Moreover, increasing “border security” funding means expanding an agency whose members routinely violate civil liberties and have even committed murder. John Carlos Frey has documented 10 instances where Border Patrol agents have shot innocent Mexicans on Mexican soil. In one case, 16-year old José Antonio Rodríguez was shot eight times when he went to buy a hot dog in the border town of Nogales. In another incident, Frey explains, “a husband and wife were celebrating the birthday of their two daughters. The husband got shot and killed, shot in the heart.” This is what Border Patrol agents do to peaceful people who haven’t even crossed the border.
When immigrants cross the border, they are subjected to further violence. In 2010, 42-year old migrant worker Anastasio Rojas was tased and beaten to death by a dozen officers. These sorts of murders are rarely prosecuted.
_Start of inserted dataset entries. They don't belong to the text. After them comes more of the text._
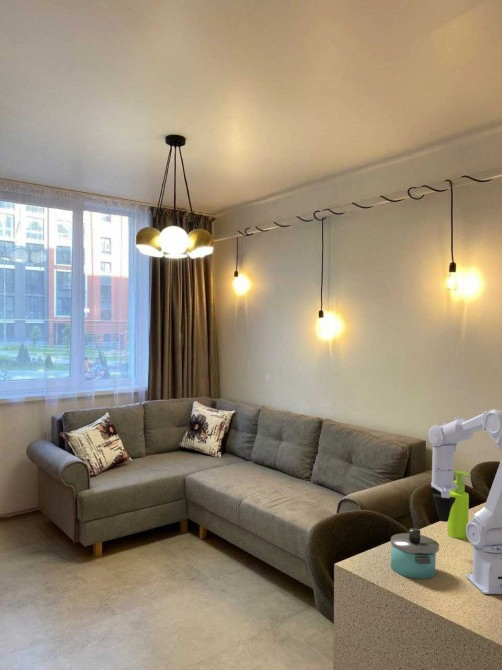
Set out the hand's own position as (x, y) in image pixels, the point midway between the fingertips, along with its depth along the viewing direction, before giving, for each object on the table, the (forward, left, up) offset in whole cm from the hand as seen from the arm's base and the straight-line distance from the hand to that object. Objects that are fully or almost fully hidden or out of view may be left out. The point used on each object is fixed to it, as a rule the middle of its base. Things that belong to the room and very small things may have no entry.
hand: (441, 516), depth 142 cm
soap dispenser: (+14, -12, -11) cm, 21 cm away
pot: (-10, +12, -10) cm, 19 cm away
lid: (-10, +12, -4) cm, 16 cm away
And while such overt murders are relatively rare, the Border Patrol has caused still more deaths indirectly. Migrants travel across dangerous deserts, and often die of heat exhaustion and dehydration. Activists with No More Deaths regularly leave water on travel routes to try to save immigrants’ lives. Border Patrol agents have slashed open, kicked over, and dumped out these water bottles, effectively condemning immigrants to suffering and death.
The Senate bill would spend billions of dollars to support war profiteers and murderers, and for what? The stated goal is to “secure the border.” This is an utterly unjustifiable goal. The border between the US and Mexico was drawn through violent conquest and the theft of indigenous lands. Ultimately, border security is not a protection of property rights, but a violation of property rights. If you want to invite a friend from Mexico to work with you or visit you on your own personal property, the state’s border agents use force to prevent that.
Moreover, “securing the border” particularly means hurting indigenous people. The Tohono O’oodham Nation has members on both sides of the border. As Eileen Luna-Firebaugh explains, “Those who continue to use traditional border crossing areas are in danger of being shot by U.S. Border Patrol personnel, U.S. military, or vigilante citizen groups. For a young Texas shepherd named Ezequiel, U.S. military personnel who opened fire while he tended his goatherd along the Texas-Mexico border cut life short.” Should indigenous communities be split apart by militarized violence so that an imaginary line in the sand can be “secure?”
Ultimately, “border security” means violence and brutality. It means financing murderers and war profiteers. It means impeding freedom of movement, violating individual rights, and dividing indigenous communities. Let’s stop this violence. Instead of securing the border, let’s abolish it.